STOCKHOLM, SWEDEN, Aug. 26, 2015 -- During an award ceremony held on Tuesday, Aug. 25, at World Water Week (Aug. 23-28) in Stockholm, Sweden, Perry Alagappan from the United States received the 2015 Stockholm Junior Water Prize for inventing a filter through which toxic heavy metals from electronic waste can be removed from water.
Rapid advances in technology have resulted in a significant rise of electronic waste in waters, which contains highly toxic heavy metals such as mercury, cadmium and lead. "I became interested in water purification when I visited my grandparents in India and saw with my own eyes how electronic waste severely contaminated the environment," Perry explained.
That was three years ago. Now at 18, after intensive research and experimentation, Perry won the Stockholm Junior Water Prize for his invention. Combining his interest for water with that of nanotechnology, he created a first-of-its-kind filter that removes over 99 percent of heavy metal contaminants from drinking and industrial wastewater.
"This project addresses a critical water issue with broad implications for the whole world," the Jury said in its citation. "Through its sound science and sustainable technology, the solution is scalable from household to industrial scale for a broad range of applications. The technology used in the project could revolutionize the way water can be treated and heavy metals recovered."

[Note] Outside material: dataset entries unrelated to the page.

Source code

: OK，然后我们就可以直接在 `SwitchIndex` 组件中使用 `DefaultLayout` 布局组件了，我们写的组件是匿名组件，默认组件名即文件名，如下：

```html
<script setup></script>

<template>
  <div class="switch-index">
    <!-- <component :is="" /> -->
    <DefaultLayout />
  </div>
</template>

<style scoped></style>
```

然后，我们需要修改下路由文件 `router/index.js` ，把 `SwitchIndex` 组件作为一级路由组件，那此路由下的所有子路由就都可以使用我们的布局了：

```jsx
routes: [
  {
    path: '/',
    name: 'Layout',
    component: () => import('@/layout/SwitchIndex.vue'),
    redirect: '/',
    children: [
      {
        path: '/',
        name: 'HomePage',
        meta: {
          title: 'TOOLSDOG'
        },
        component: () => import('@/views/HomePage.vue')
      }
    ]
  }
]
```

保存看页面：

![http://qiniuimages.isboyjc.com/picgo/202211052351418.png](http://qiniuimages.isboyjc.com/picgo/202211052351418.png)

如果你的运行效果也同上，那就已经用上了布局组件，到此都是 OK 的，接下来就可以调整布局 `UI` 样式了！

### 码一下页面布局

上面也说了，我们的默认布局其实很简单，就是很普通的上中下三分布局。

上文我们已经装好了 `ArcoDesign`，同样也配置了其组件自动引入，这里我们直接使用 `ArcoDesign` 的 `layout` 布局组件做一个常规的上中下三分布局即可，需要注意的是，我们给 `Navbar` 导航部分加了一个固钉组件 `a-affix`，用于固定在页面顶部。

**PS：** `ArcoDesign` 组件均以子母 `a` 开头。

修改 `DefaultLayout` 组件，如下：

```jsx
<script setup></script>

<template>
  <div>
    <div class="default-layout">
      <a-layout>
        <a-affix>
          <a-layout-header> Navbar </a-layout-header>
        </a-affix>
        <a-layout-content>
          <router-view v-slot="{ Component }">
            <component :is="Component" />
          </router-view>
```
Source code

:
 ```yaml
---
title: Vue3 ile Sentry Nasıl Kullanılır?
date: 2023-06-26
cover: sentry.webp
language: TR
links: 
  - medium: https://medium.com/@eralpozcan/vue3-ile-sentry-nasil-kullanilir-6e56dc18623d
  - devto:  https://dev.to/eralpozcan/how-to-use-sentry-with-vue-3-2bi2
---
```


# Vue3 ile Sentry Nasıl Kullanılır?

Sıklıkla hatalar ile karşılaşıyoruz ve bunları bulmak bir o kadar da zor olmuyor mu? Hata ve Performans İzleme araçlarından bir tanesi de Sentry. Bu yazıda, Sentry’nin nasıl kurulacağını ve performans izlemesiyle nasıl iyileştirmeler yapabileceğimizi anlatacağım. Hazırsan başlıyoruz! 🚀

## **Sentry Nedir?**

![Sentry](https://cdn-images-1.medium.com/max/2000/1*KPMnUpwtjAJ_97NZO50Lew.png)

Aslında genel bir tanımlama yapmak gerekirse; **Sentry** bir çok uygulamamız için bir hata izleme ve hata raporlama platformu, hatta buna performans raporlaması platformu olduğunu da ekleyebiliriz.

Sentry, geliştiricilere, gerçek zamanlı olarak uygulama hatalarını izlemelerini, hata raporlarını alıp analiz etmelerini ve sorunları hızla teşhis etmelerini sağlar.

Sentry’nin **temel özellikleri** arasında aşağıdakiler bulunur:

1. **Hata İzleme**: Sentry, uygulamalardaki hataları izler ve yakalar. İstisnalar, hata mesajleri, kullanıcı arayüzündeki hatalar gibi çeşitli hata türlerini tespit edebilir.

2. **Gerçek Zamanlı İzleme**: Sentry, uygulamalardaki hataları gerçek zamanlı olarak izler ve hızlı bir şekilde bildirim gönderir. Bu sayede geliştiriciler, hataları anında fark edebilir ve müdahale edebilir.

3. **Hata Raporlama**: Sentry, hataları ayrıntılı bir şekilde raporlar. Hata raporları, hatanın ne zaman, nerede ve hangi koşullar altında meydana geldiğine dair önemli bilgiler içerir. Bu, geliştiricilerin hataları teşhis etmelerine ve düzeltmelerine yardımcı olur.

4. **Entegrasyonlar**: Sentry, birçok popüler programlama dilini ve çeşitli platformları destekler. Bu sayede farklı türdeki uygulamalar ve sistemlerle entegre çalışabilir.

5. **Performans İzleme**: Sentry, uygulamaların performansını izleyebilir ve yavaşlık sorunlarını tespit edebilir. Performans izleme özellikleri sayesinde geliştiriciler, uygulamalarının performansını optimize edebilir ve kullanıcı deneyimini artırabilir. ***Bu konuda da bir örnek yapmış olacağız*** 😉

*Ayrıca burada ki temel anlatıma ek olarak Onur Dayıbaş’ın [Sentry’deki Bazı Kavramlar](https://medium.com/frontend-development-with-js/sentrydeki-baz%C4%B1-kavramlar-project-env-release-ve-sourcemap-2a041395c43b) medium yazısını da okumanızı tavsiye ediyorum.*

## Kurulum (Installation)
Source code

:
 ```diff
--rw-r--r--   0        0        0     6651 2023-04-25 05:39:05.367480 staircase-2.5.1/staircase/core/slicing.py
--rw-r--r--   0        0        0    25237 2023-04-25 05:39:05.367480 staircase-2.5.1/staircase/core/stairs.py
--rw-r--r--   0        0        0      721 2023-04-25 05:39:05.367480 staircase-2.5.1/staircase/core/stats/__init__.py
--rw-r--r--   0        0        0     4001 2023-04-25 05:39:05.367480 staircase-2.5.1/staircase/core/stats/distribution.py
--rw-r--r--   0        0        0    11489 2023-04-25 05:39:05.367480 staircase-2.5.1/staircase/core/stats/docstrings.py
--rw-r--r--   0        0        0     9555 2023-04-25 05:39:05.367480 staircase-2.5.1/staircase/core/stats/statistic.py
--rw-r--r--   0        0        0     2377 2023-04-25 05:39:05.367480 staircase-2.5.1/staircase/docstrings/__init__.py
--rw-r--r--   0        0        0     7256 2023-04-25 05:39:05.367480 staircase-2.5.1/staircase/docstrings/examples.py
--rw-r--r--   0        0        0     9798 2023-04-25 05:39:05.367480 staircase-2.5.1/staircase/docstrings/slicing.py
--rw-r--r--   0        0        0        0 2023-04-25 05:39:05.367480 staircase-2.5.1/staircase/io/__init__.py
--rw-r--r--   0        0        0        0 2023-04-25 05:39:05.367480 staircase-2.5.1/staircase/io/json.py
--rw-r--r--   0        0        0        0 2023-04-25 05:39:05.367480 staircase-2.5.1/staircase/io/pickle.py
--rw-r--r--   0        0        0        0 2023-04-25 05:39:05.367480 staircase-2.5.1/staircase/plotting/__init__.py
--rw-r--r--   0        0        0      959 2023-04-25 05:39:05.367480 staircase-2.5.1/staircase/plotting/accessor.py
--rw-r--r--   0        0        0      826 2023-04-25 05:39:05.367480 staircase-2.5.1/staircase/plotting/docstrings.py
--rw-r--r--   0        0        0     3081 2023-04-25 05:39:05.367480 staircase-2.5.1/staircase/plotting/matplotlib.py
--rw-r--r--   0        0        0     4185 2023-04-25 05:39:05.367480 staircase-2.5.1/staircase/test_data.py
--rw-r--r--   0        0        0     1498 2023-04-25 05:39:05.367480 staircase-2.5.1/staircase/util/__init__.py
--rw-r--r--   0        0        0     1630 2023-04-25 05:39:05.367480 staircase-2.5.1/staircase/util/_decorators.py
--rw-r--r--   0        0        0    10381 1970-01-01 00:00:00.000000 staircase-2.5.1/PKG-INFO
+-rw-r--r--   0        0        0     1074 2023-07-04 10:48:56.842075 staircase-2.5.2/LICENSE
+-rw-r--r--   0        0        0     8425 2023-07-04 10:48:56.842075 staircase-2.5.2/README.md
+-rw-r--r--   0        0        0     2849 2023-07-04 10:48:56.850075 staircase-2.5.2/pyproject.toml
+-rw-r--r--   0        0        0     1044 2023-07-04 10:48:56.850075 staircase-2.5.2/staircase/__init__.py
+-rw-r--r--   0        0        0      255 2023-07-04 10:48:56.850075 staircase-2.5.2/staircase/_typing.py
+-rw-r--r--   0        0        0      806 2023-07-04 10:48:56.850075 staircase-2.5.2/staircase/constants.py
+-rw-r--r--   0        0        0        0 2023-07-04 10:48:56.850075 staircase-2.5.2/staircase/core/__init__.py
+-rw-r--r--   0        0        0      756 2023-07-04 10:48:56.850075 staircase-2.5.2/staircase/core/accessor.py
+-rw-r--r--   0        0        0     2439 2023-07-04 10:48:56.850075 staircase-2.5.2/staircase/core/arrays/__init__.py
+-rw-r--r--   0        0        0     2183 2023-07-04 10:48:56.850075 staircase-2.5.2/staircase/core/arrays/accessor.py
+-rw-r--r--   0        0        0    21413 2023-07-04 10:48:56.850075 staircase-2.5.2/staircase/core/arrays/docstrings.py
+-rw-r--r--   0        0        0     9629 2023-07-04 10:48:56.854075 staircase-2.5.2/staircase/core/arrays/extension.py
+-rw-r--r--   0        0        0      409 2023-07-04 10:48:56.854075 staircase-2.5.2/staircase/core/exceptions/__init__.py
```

The international Stockholm Junior Water Prize competition brings together the world's brightest young scientists to encourage their continued interest in water and the environment. This year, thousands of participants in countries all over the globe joined national competitions for the chance to represent their nation at the international final held during the World Water Week in Stockholm. Teams from 29 countries competed in the 2015 finals.